Data Governance In Insurance Industry To Enhance The Outcomes

Any business with an online presence collects and stores data. While data and its analysis using various technologies, like AI, has become a key component of running a business, it has also increased the risk of a breach which can cause significant damage. But it is a necessary risk, as collecting, storing, and analysing data is vital in most industries, enabling a better understanding of customer needs, streamlining day-to-day operations, and making informed business decisions.

One of the key aspects of data is its accuracy,and data governance helps ensure data is accurate when business insights are derived from it. For these reasons, it is imperative for businesses to implement data governance to safeguard the way data is gathered, cleansed, stored and used.

Role of Data Governance in insurance industry
Insurance organizations collect vast quantities of data, and some of it is considered ‘sensitive data,’ requiring special considerations. Companies across the financial services sector, including insurance, are regularly targeted by cyber attackers due to the large volume of sensitive information they have, including consumer fiscal data. As a result, data governance is becoming largely regulated, and many countries are requiring insurance companies to apply and maintain an information security program to protect consumer data.

Data Governance in the insurance industry frequently requires insurance associations to re-think their approach to data to break internal silos &protect data while making it accessible and usable to both internal and external stakeholders, especially when it comes to protecting personally identifiable information (PII).It also requires investment in technology, people, and processes.Data Governance is an ongoing process that needs to constantly keep itself aligned with changing regulatory requirements.

Goals and benefits of data governance
The role of data is critical in the insurance business. Much of the data relied on by insurance companies is proprietary, meaning those entities alone are responsible for safeguarding it. Doing just that, while avoiding non-compliance with relevant data governance regulations, is critical. Getting it wrong can lead to significant fines, loss of consumer trust and an overall negative impact on the company.

One of the goals of data governance is also to enhance the overall quality and reliability of data. Accuracy and completeness of data have never been more critical. Implementing a proper data governance framework is imperative in order to enforce data quality rules, as ignoring it can lead to inaccurate insights leading to the risk of losing revenue.

Implementation of Data governance
The need for Data Governance is exploding with data and analytics disrupting businesses and established ways of doing business. But governance must be approached holistically to ensure all areas of an organization are aligned and trained on appropriate governance approaches and techniques.

This enterprise-wide approach is especially important in insurance, where multiple departments within an organization need access to a centralized database so the entire organization can make business decisions based on the same information. Understanding and complying with laws and regulations pertaining to data in different jurisdictions is also a challenge, as running afoul of standards can be damaging to an insurance organization’s reputation and bottom line.

To implement a data governance program, an organization must first understand the types of data it uses, both owned and externally sourced.

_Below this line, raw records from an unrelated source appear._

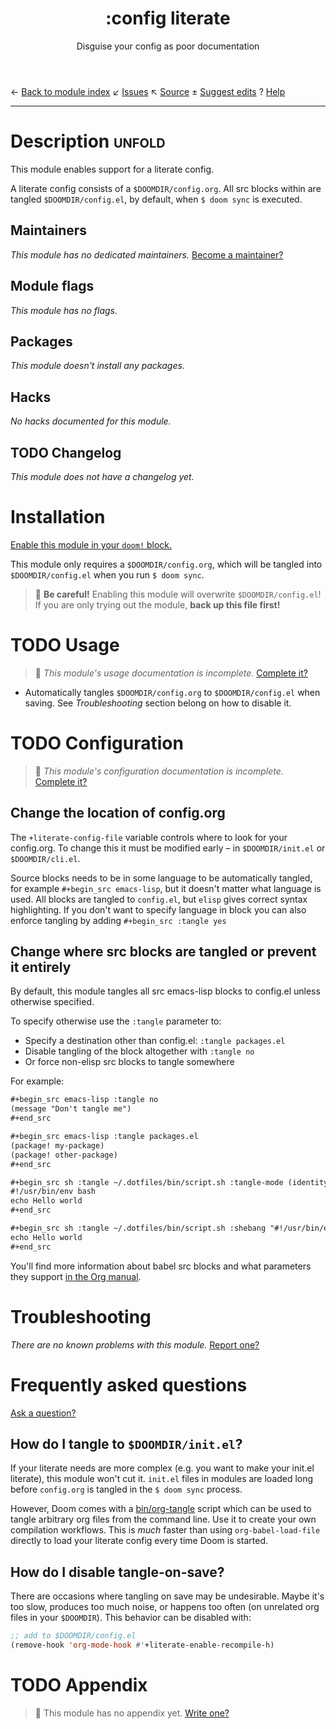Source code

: ← [[doom-module-index:][Back to module index]]               ↙ [[doom-module-issues:::config literate][Issues]]  ↖ [[doom-module-source:config/literate][Source]]  ± [[doom-suggest-edit:][Suggest edits]]  ? [[doom-help-modules:][Help]]
--------------------------------------------------------------------------------
#+TITLE:    :config literate
#+SUBTITLE: Disguise your config as poor documentation
#+CREATED:  May 28, 2020
#+SINCE:    2.0.9

* Description :unfold:
This module enables support for a literate config.

A literate config consists of a =$DOOMDIR/config.org=. All src blocks within are
tangled =$DOOMDIR/config.el=, by default, when ~$ doom sync~ is executed.

** Maintainers
/This module has no dedicated maintainers./ [[doom-contrib-maintainer:][Become a maintainer?]]

** Module flags
/This module has no flags./

** Packages
/This module doesn't install any packages./

** Hacks
/No hacks documented for this module./

** TODO Changelog
# This section will be machine generated. Don't edit it by hand.
/This module does not have a changelog yet./

* Installation
[[id:01cffea4-3329-45e2-a892-95a384ab2338][Enable this module in your ~doom!~ block.]]

This module only requires a =$DOOMDIR/config.org=, which will be tangled into
=$DOOMDIR/config.el= when you run ~$ doom sync~.

#+begin_quote
 🚧 *Be careful!* Enabling this module will overwrite =$DOOMDIR/config.el=! If
    you are only trying out the module, *back up this file first!*
#+end_quote

* TODO Usage
#+begin_quote
 🔨 /This module's usage documentation is incomplete./ [[doom-contrib-module:][Complete it?]]
#+end_quote

- Automatically tangles =$DOOMDIR/config.org= to =$DOOMDIR/config.el= when
  saving. See [[*Troubleshooting][Troubleshooting]] section belong on how to disable it.

* TODO Configuration
#+begin_quote
 🔨 /This module's configuration documentation is incomplete./ [[doom-contrib-module:][Complete it?]]
#+end_quote

** Change the location of config.org
The ~+literate-config-file~ variable controls where to look for your config.org.
To change this it must be modified early -- in =$DOOMDIR/init.el= or
=$DOOMDIR/cli.el=.

Source blocks needs to be in some language to be automatically tangled, for
example ~#+begin_src emacs-lisp~, but it doesn't matter what language is used.
All blocks are tangled to ~config.el~, but ~elisp~ gives correct syntax
highlighting. If you don't want to specify language in block you can also
enforce tangling by adding ~#+begin_src :tangle yes~

** Change where src blocks are tangled or prevent it entirely
By default, this module tangles all src emacs-lisp blocks to config.el unless
otherwise specified.

To specify otherwise use the ~:tangle~ parameter to:
- Specify a destination other than config.el: ~:tangle packages.el~
- Disable tangling of the block altogether with ~:tangle no~
- Or force non-elisp src blocks to tangle somewhere

For example:
#+begin_src org
,#+begin_src emacs-lisp :tangle no
(message "Don't tangle me")
,#+end_src

,#+begin_src emacs-lisp :tangle packages.el
(package! my-package)
(package! other-package)
,#+end_src

,#+begin_src sh :tangle ~/.dotfiles/bin/script.sh :tangle-mode (identity #o755)
#!/usr/bin/env bash
echo Hello world
,#+end_src

,#+begin_src sh :tangle ~/.dotfiles/bin/script.sh :shebang "#!/usr/bin/env bash"
echo Hello world
,#+end_src
#+end_src

You'll find more information about babel src blocks and what parameters they
support [[https://orgmode.org/manual/Working-with-Source-Code.html][in the Org manual]].

* Troubleshooting
/There are no known problems with this module./ [[doom-report:][Report one?]]

* Frequently asked questions
[[doom-suggest-faq:][Ask a question?]]

** How do I tangle to =$DOOMDIR/init.el=?
If your literate needs are more complex (e.g. you want to make your init.el
literate), this module won't cut it. =init.el= files in modules are loaded long
before =config.org= is tangled in the ~$ doom sync~ process.

However, Doom comes with a [[file:../../../bin/org-tangle][bin/org-tangle]] script which can be used to tangle
arbitrary org files from the command line. Use it to create your own compilation
workflows. This is /much/ faster than using ~org-babel-load-file~ directly to
load your literate config every time Doom is started.

** How do I disable tangle-on-save?
There are occasions where tangling on save may be undesirable. Maybe it's too
slow, produces too much noise, or happens too often (on unrelated org files in
your =$DOOMDIR=). This behavior can be disabled with:
#+begin_src emacs-lisp
;; add to $DOOMDIR/config.el
(remove-hook 'org-mode-hook #'+literate-enable-recompile-h)
#+end_src

* TODO Appendix
#+begin_quote
 🔨 This module has no appendix yet. [[doom-contrib-module:][Write one?]]
#+end_quote
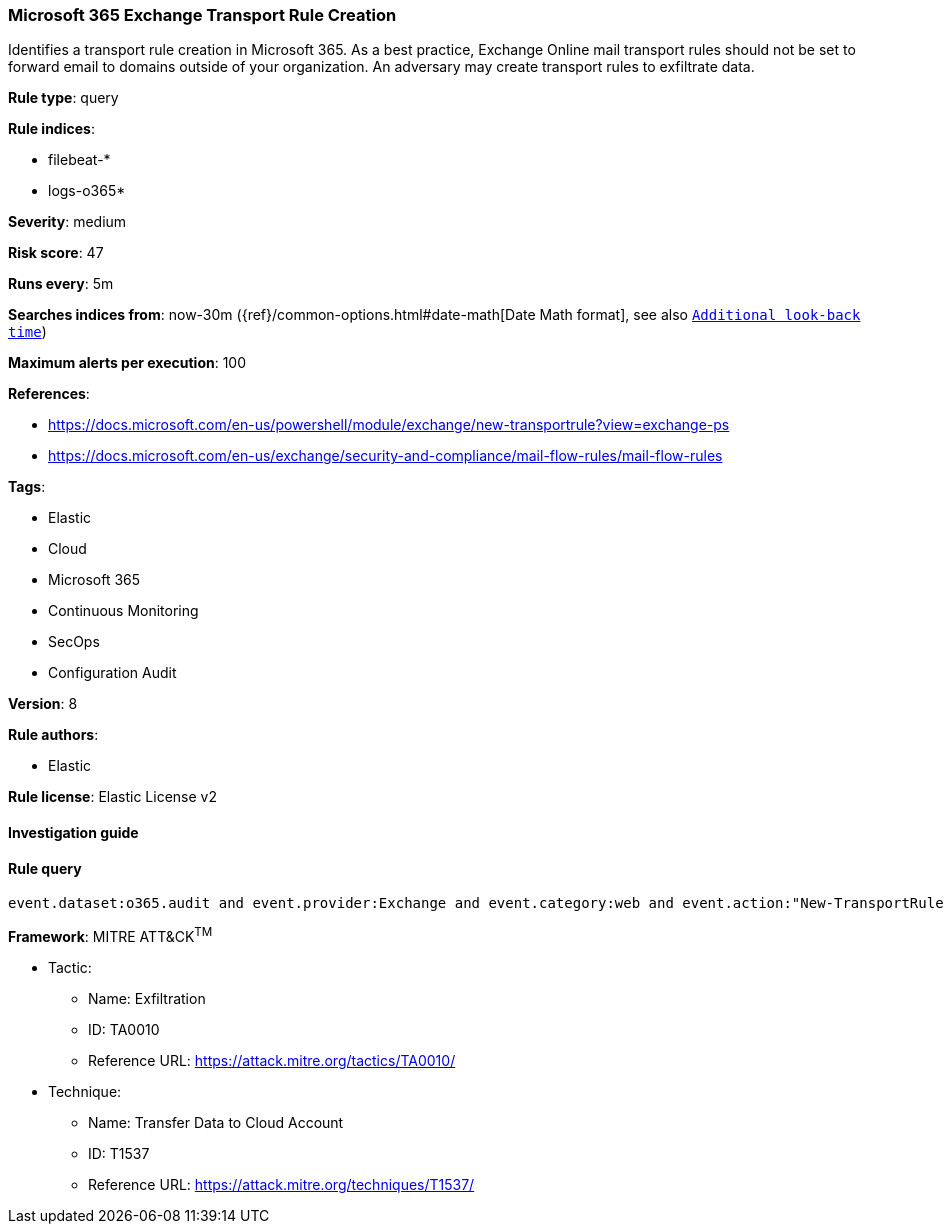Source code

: [[prebuilt-rule-8-2-1-microsoft-365-exchange-transport-rule-creation]]
=== Microsoft 365 Exchange Transport Rule Creation

Identifies a transport rule creation in Microsoft 365. As a best practice, Exchange Online mail transport rules should not be set to forward email to domains outside of your organization. An adversary may create transport rules to exfiltrate data.

*Rule type*: query

*Rule indices*: 

* filebeat-*
* logs-o365*

*Severity*: medium

*Risk score*: 47

*Runs every*: 5m

*Searches indices from*: now-30m ({ref}/common-options.html#date-math[Date Math format], see also <<rule-schedule, `Additional look-back time`>>)

*Maximum alerts per execution*: 100

*References*: 

* https://docs.microsoft.com/en-us/powershell/module/exchange/new-transportrule?view=exchange-ps
* https://docs.microsoft.com/en-us/exchange/security-and-compliance/mail-flow-rules/mail-flow-rules

*Tags*: 

* Elastic
* Cloud
* Microsoft 365
* Continuous Monitoring
* SecOps
* Configuration Audit

*Version*: 8

*Rule authors*: 

* Elastic

*Rule license*: Elastic License v2


==== Investigation guide


[source, markdown]
----------------------------------

----------------------------------

==== Rule query


[source, js]
----------------------------------
event.dataset:o365.audit and event.provider:Exchange and event.category:web and event.action:"New-TransportRule" and event.outcome:success

----------------------------------

*Framework*: MITRE ATT&CK^TM^

* Tactic:
** Name: Exfiltration
** ID: TA0010
** Reference URL: https://attack.mitre.org/tactics/TA0010/
* Technique:
** Name: Transfer Data to Cloud Account
** ID: T1537
** Reference URL: https://attack.mitre.org/techniques/T1537/
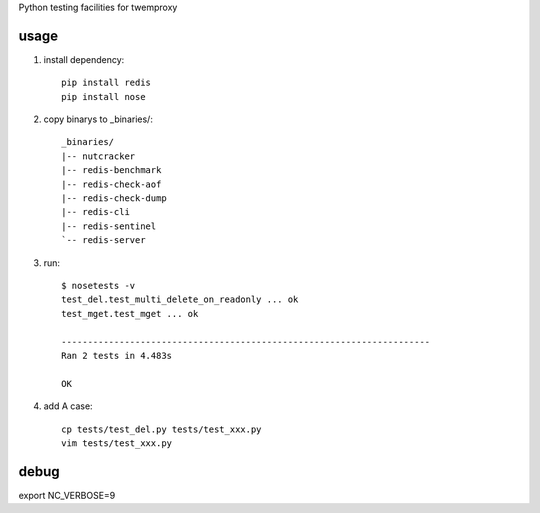 Python testing facilities for twemproxy

usage
=====

1. install dependency::

    pip install redis
    pip install nose

2. copy binarys to _binaries/::

    _binaries/
    |-- nutcracker
    |-- redis-benchmark
    |-- redis-check-aof
    |-- redis-check-dump
    |-- redis-cli
    |-- redis-sentinel
    `-- redis-server

3. run::

    $ nosetests -v
    test_del.test_multi_delete_on_readonly ... ok
    test_mget.test_mget ... ok

    ----------------------------------------------------------------------
    Ran 2 tests in 4.483s

    OK

4. add A case::

    cp tests/test_del.py tests/test_xxx.py
    vim tests/test_xxx.py


debug
=====

export NC_VERBOSE=9

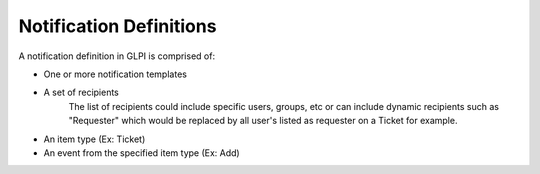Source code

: Notification Definitions
========================

A notification definition in GLPI is comprised of:

- One or more notification templates
- A set of recipients
    The list of recipients could include specific users, groups, etc or can include dynamic recipients such as "Requester" which would be replaced by all user's listed as requester on a Ticket for example.
- An item type (Ex: Ticket)
- An event from the specified item type (Ex: Add)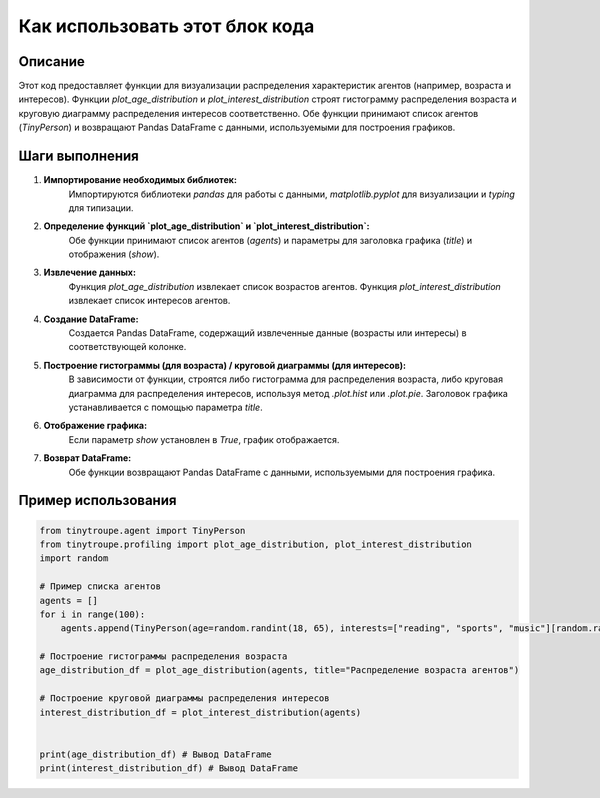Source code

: Как использовать этот блок кода
=========================================================================================

Описание
-------------------------
Этот код предоставляет функции для визуализации распределения характеристик агентов (например, возраста и интересов).  Функции `plot_age_distribution` и `plot_interest_distribution` строят гистограмму распределения возраста и круговую диаграмму распределения интересов соответственно.  Обе функции принимают список агентов (`TinyPerson`) и возвращают Pandas DataFrame с данными, используемыми для построения графиков.

Шаги выполнения
-------------------------
1. **Импортирование необходимых библиотек:**
    Импортируются библиотеки `pandas` для работы с данными, `matplotlib.pyplot` для визуализации и `typing` для типизации.

2. **Определение функций `plot_age_distribution` и `plot_interest_distribution`:**
    Обе функции принимают список агентов (`agents`) и параметры для заголовка графика (`title`) и отображения (`show`).

3. **Извлечение данных:**
    Функция `plot_age_distribution` извлекает список возрастов агентов. Функция `plot_interest_distribution` извлекает список интересов агентов.

4. **Создание DataFrame:**
    Создается Pandas DataFrame, содержащий извлеченные данные (возрасты или интересы) в соответствующей колонке.

5. **Построение гистограммы (для возраста) / круговой диаграммы (для интересов):**
    В зависимости от функции, строятся либо гистограмма для распределения возраста, либо круговая диаграмма для распределения интересов, используя метод `.plot.hist` или `.plot.pie`. Заголовок графика устанавливается с помощью параметра `title`.

6. **Отображение графика:**
    Если параметр `show` установлен в `True`, график отображается.

7. **Возврат DataFrame:**
    Обе функции возвращают Pandas DataFrame с данными, используемыми для построения графика.


Пример использования
-------------------------
.. code-block:: python

    from tinytroupe.agent import TinyPerson
    from tinytroupe.profiling import plot_age_distribution, plot_interest_distribution
    import random
    
    # Пример списка агентов
    agents = []
    for i in range(100):
        agents.append(TinyPerson(age=random.randint(18, 65), interests=["reading", "sports", "music"][random.randint(0,2)]))

    # Построение гистограммы распределения возраста
    age_distribution_df = plot_age_distribution(agents, title="Распределение возраста агентов")

    # Построение круговой диаграммы распределения интересов
    interest_distribution_df = plot_interest_distribution(agents)


    print(age_distribution_df) # Вывод DataFrame
    print(interest_distribution_df) # Вывод DataFrame
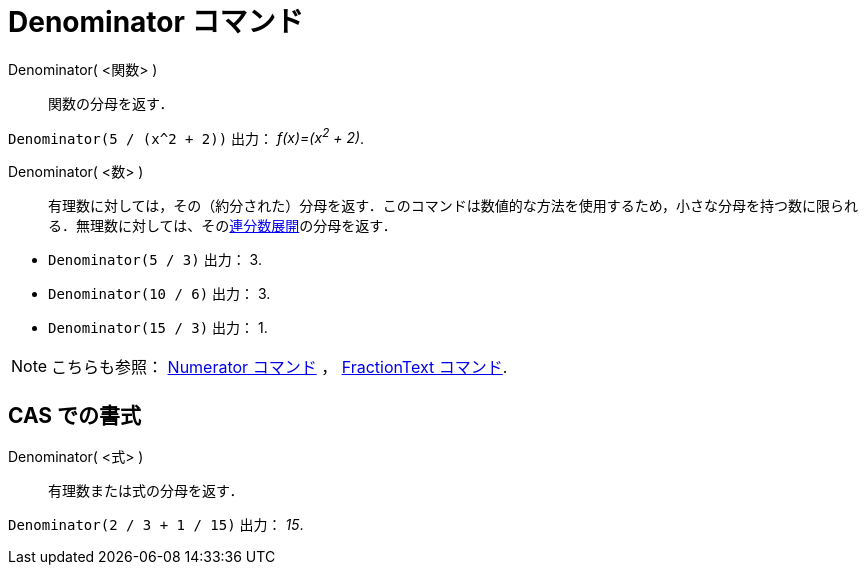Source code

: = Denominator コマンド
:page-en: commands/Denominator
ifdef::env-github[:imagesdir: /ja/modules/ROOT/assets/images]

Denominator( <関数> )::
  関数の分母を返す．

[EXAMPLE]
====

`++Denominator(5 / (x^2 + 2))++` 出力： _f(x)=(x^2^ + 2)_.

====

Denominator( <数> )::
 有理数に対しては，その（約分された）分母を返す．このコマンドは数値的な方法を使用するため，小さな分母を持つ数に限られる．無理数に対しては、そのxref:/commands/ContinuedFraction.adoc[連分数展開]の分母を返す．

[EXAMPLE]
====
* `++Denominator(5 / 3)++` 出力： 3.
* `++Denominator(10 / 6)++` 出力： 3.
* `++Denominator(15 / 3)++` 出力： 1.
====


[NOTE]
====

こちらも参照： xref:/commands/Numerator.adoc[Numerator コマンド] ， xref:/commands/FractionText.adoc[FractionText
コマンド].

====

== CAS での書式

Denominator( <式> )::
  有理数または式の分母を返す．

[EXAMPLE]
====

`++Denominator(2 / 3 + 1 / 15)++` 出力： _15_.

====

There are several challenges any insurance organization faces while collecting, storing, and effectively using that data for various purposes:

•Data coming in different formats via different channels leading to data format mismatch while storing data in a common repository
•Data quality issues such as unclean, non-standardized, and duplicate data
•Data Traceability issues because of poor metadata and lineage
•Data Ownership issues because of the absence of data stewards and data owners

Once the data landscape is defined, steps must be taken to identify the types of data an organization utilizes that require special considerations and safeguards like personally identifiable information or payment card data.

When the foundational work is complete, however, the data governance implementation process is not finished. Continuous process analysis and improvement, sometimes with significant investment required, is necessary to monitor and adjust to regulatory changes. Additionally, ensuring the right resources and technologies are in place to address these changes is vital. In short, data governance programs are three pronged initiatives: People, Process, and Technology.

All these challenges can be met by defining a proper data governance framework that ensures data formats are uniform and correct, the quality of data is improved, and metadata and lineage are adequately defined before data gets stored in the common repository. Lastly, it is also important that data stewards and data custodians are identified and assigned to effectively manage and govern the data on a continual basis.

Digital transformation of data governance
Data use is surging across insurance organizations as they strive to digitally transform operations, and this surge requires careful management and control with increased attention to the security and privacy of the customer information that comes with it. This can be a challenge for data governance protocols, but the good news is the same digital transformations can apply to the governance of data.

Digital tools can help insurance organizations not only realize more value from the data they have but also help adapt to changing regulations and internal uses. A digital approach to data governance must include the ability to monitor data usage across the enterprise and identify potential exposure points, as well as automate the monitoring of regulatory updates so organizations can keep current as the legal landscape changes.

Companies across industries, not just in insurance, must rise to meet these requirements or they will fall behind the competition or suffer significant reputational harm.